SELECTED TEXT:
# New



## FluffyPaws (Dec 10, 2004)

Hey I'm new, I LOVE CATS that's why I have 10 or more. My name is Lana & I would like to meet new Friends here! :wink:


----------



## DesnBaby (Apr 18, 2004)

& welcome Lana!


----------



## Misery (Oct 18, 2004)

Hello and Welcome! Post some pics of your kitties in the "Meet My Kitty" forum if you haven't already!


----------



## Padunk (Oct 20, 2003)

Is Fluffy Paws a calico? It's hard to tell from the sig. Either way it's a very cute kitty.  Welcome to the forum.


----------



## jessamica8 (Aug 17, 2004)

Welcome!


----------



## rosalie (Oct 9, 2003)

Welcome Lana & Fluffy Paws


----------



## FluffyPaws (Dec 10, 2004)

Thanks guys for the welcomes, Paws is Not a Calico He is a White & Gray spot Long Fluffy haired Cat! :wink:


----------



## kitkat (Sep 22, 2003)

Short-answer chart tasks
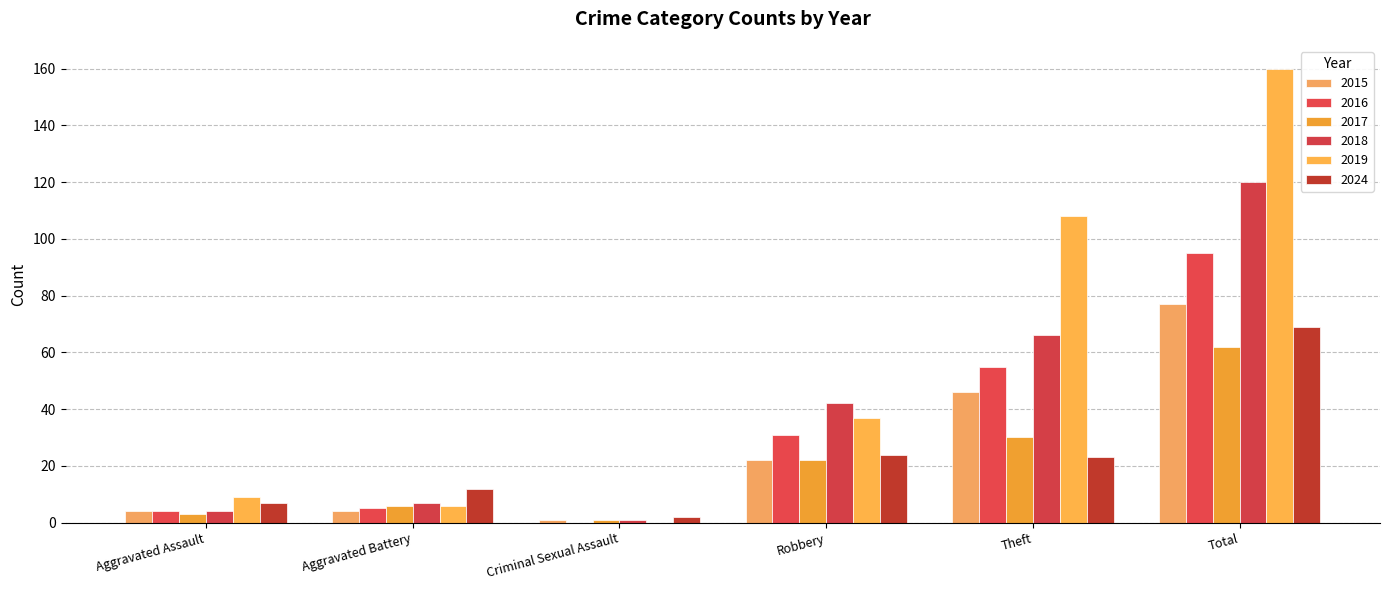

What is the label of the 4th bar from the left?

Robbery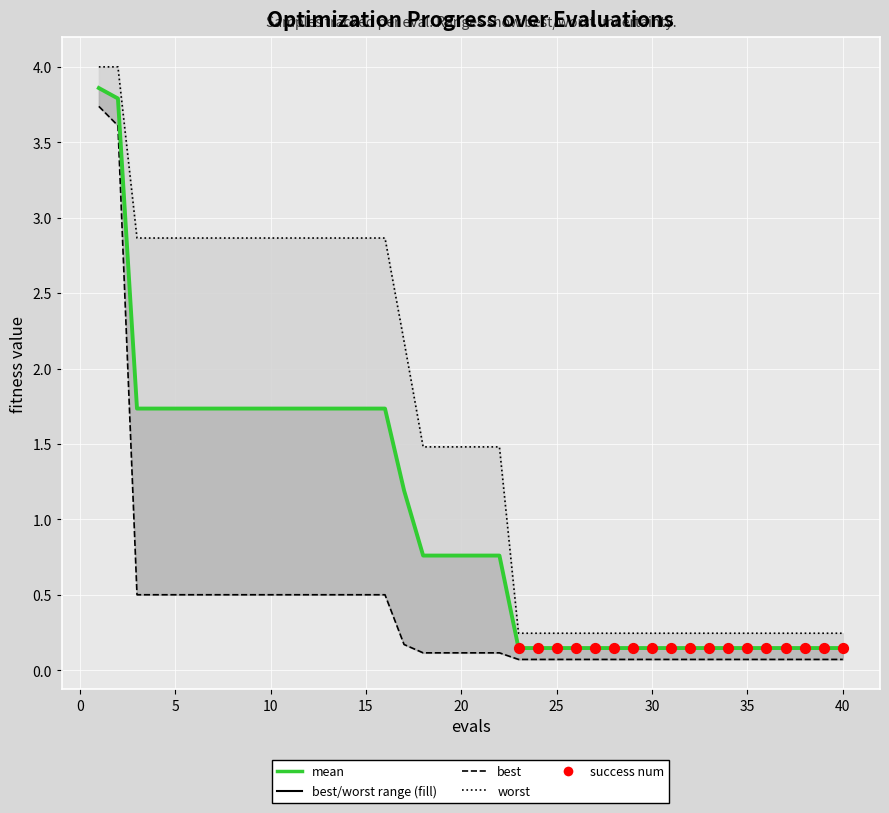

At how many categories does at least one series exceed 1?

22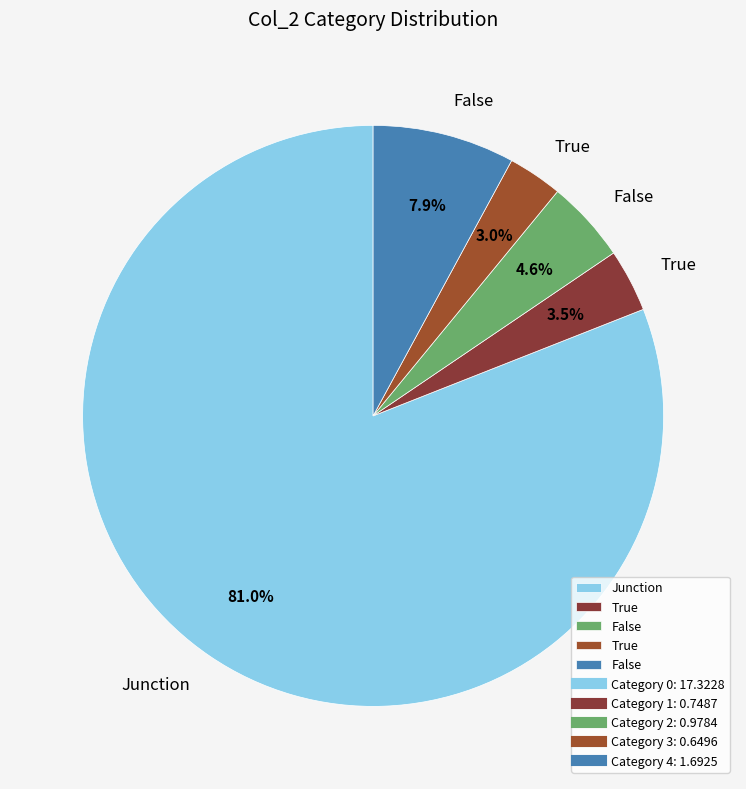

Count the number of slices in the pie.

5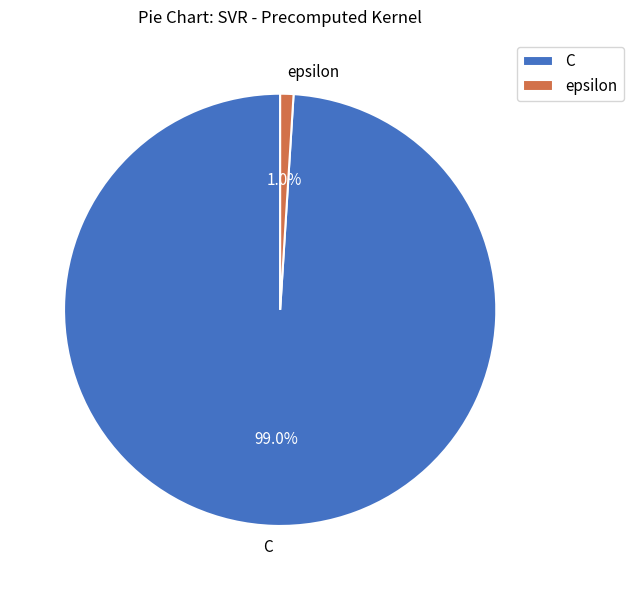

Is the sum of C and epsilon greater than half?

Yes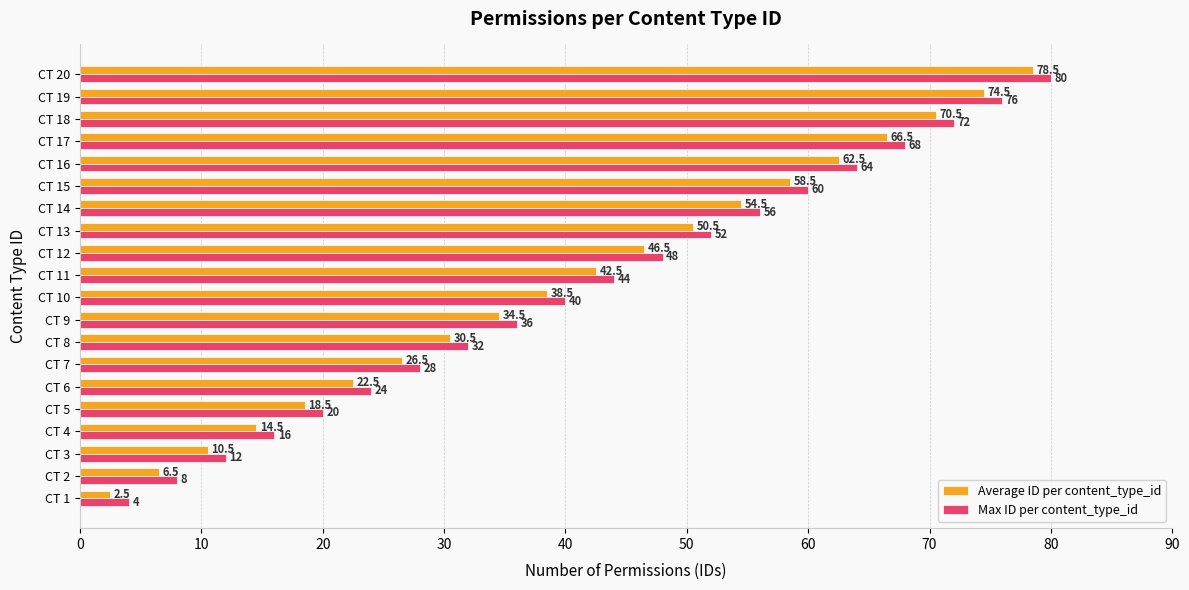

What is the greatest value displayed?

80.0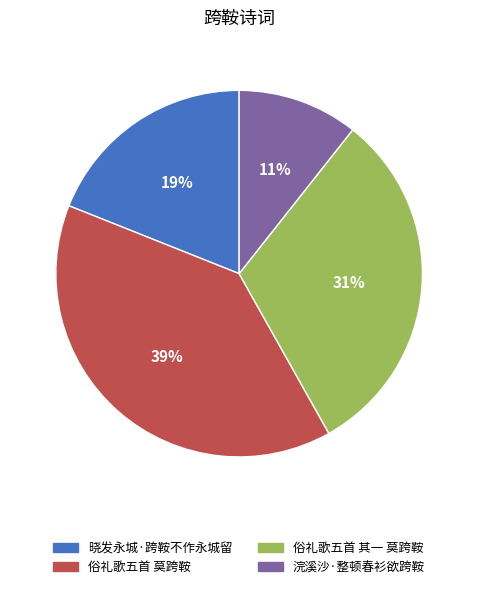

Is the sum of 浣溪沙·整顿春衫欲跨鞍 and 俗礼歌五首 其一 莫跨鞍 greater than half?

No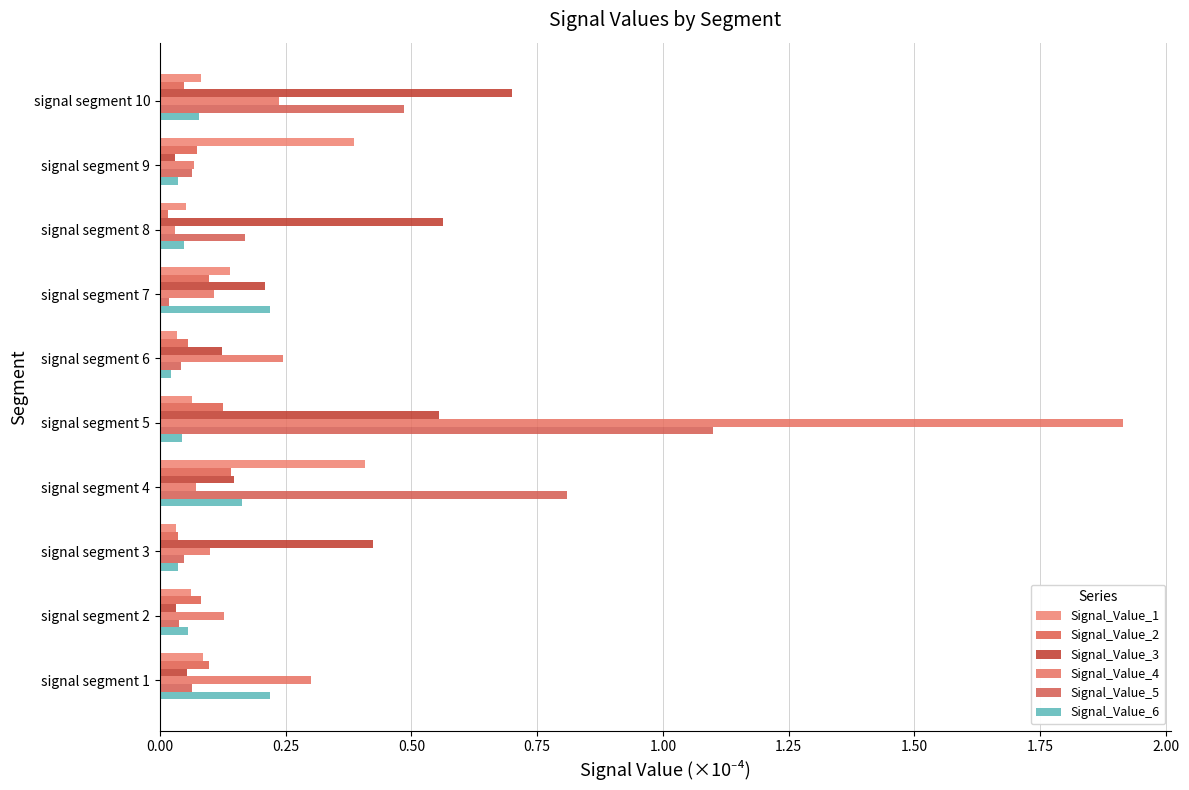

How many distinct data groups are displayed?

6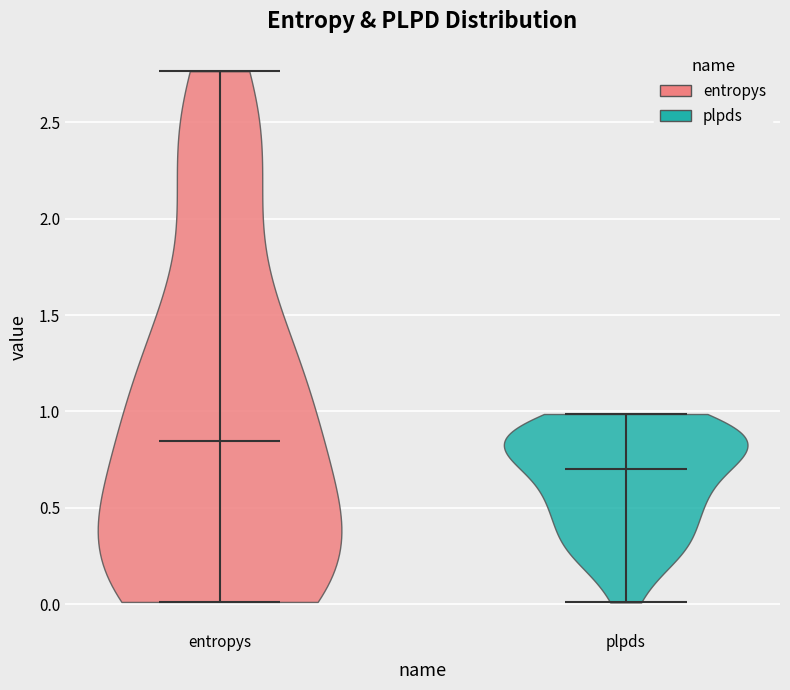

What is the highest point the violin for entropys reaches on the y-axis? The values are not printed on the chart, so give them approximately, as read against the axis.

2.75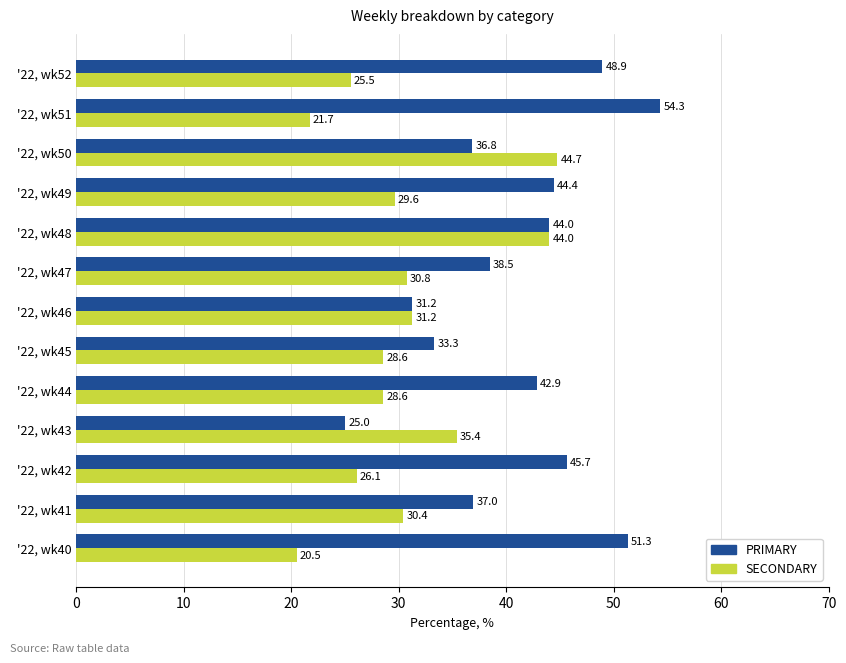

Between '22, wk44 and '22, wk48, which series saw the biggest shift?

SECONDARY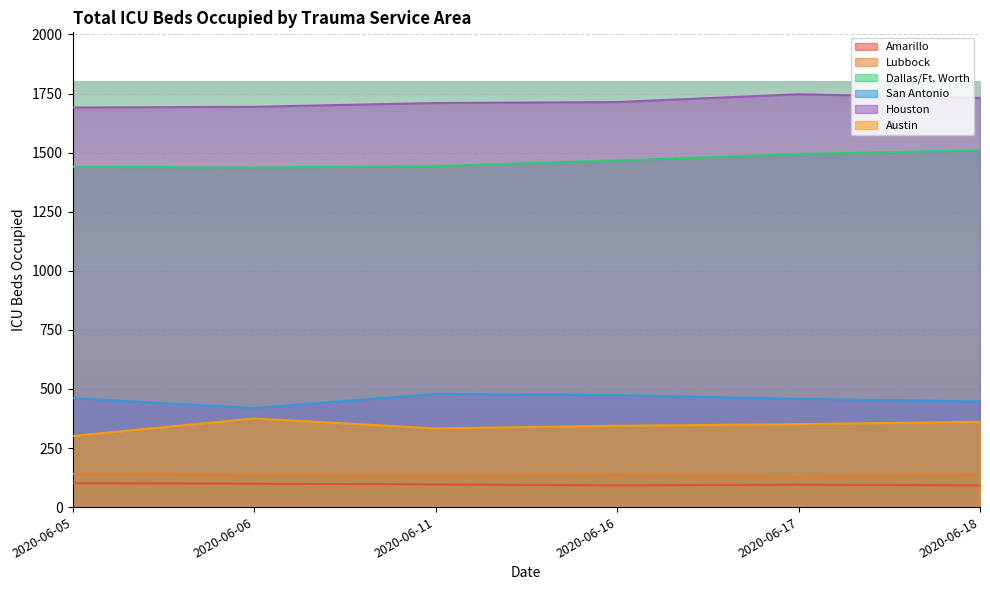

Read the Dallas/Ft. Worth value at 2020-06-18, to the nearest 5.

1510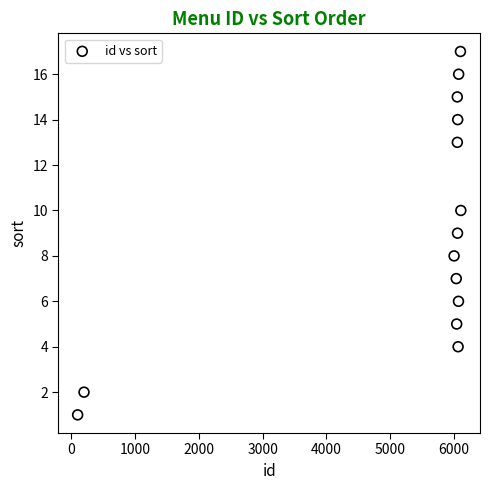

What is the range of Y values (max minus min)?

16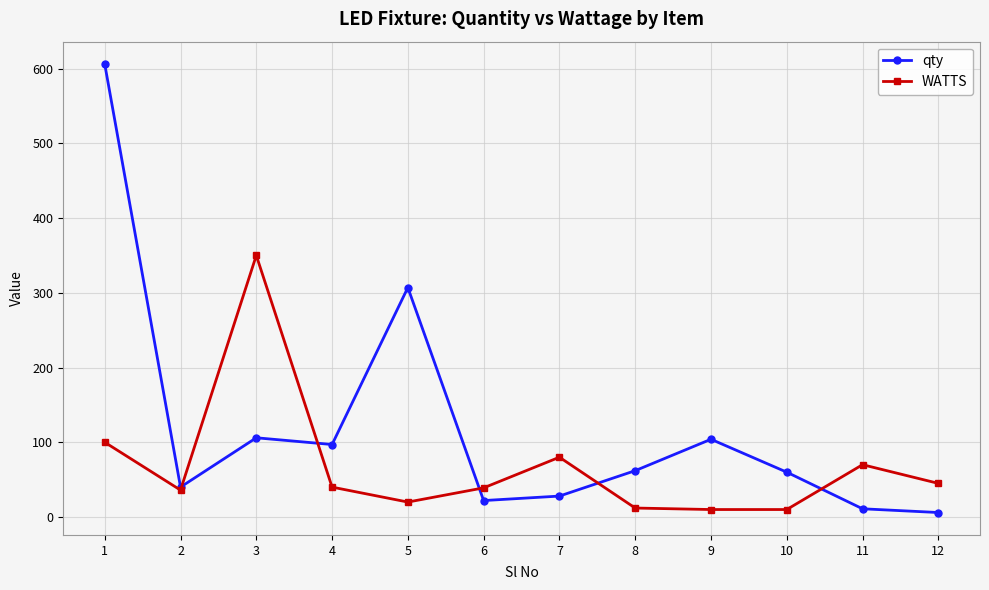

How many times do WATTS and qty cross each other?

5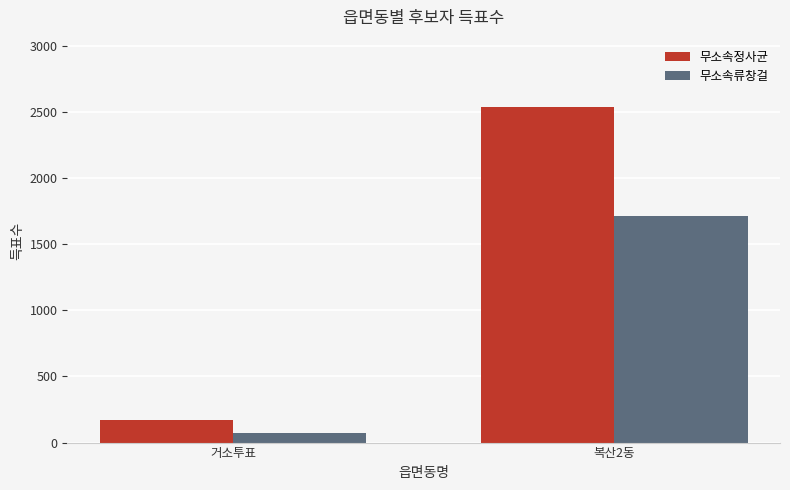

Reading left to right, extract all data points from this chart.

무소속정사균: 167	2539
무소속류창걸: 76	1713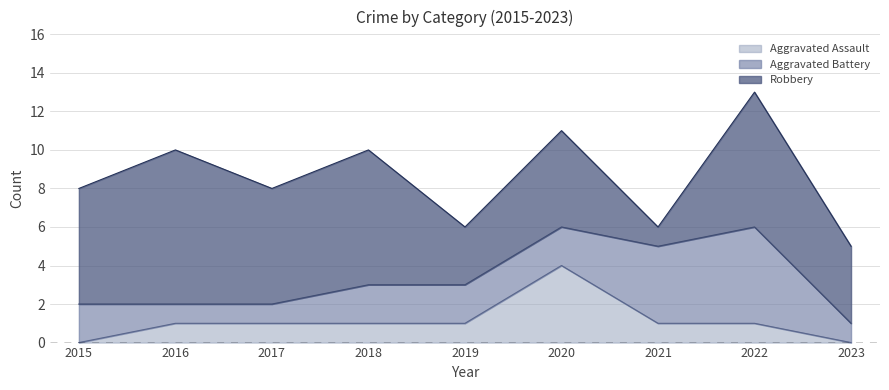

What is the spread (max minus min) of values at 2022?

6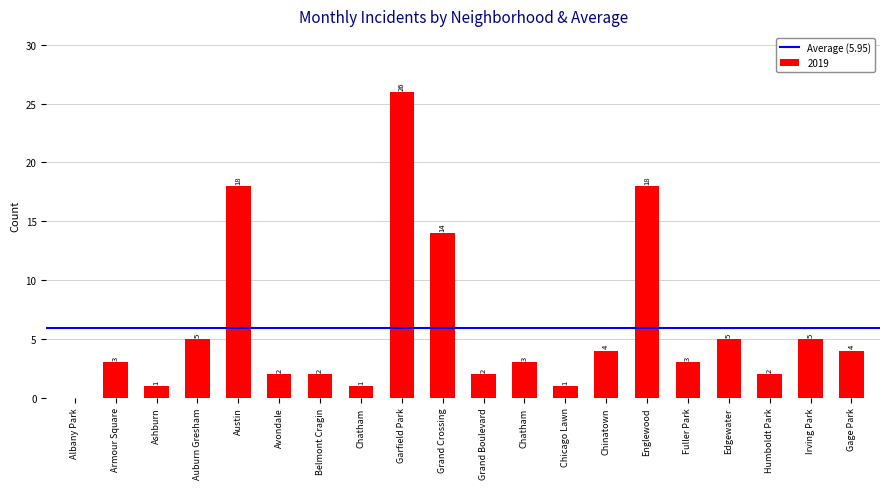

Which category has the highest value across all series?

Garfield Park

QUESTIONS ON THE MATERIAL:
1) In the cat forum welcome thread, how many cats does Lana say she has?
2) Extend the cat forum welcome thread from its final line.

ANSWERS TO THIS EXERCISE:
1) She says she has 10 or more cats.

2)
Welcome to the forum Lana


----------



## Jeanie (Jun 18, 2003)

Hi, Lana! Welcome to the forum. I'm sure you'll find some great friends here. Enjoy!


----------



## FluffyPaws (Dec 10, 2004)

Thanks! :wink:


----------



## Mitts & Tess (Sep 4, 2004)

Welcome to Cat Forum. I love the video thingy of your cat. Wish I knew how to do those things! Im a techno moron so love seeing what every one puts on their signitures. More pictures please


----------



## Taylor99 (Nov 11, 2004)

Hi Lana and welcome to the cat forum.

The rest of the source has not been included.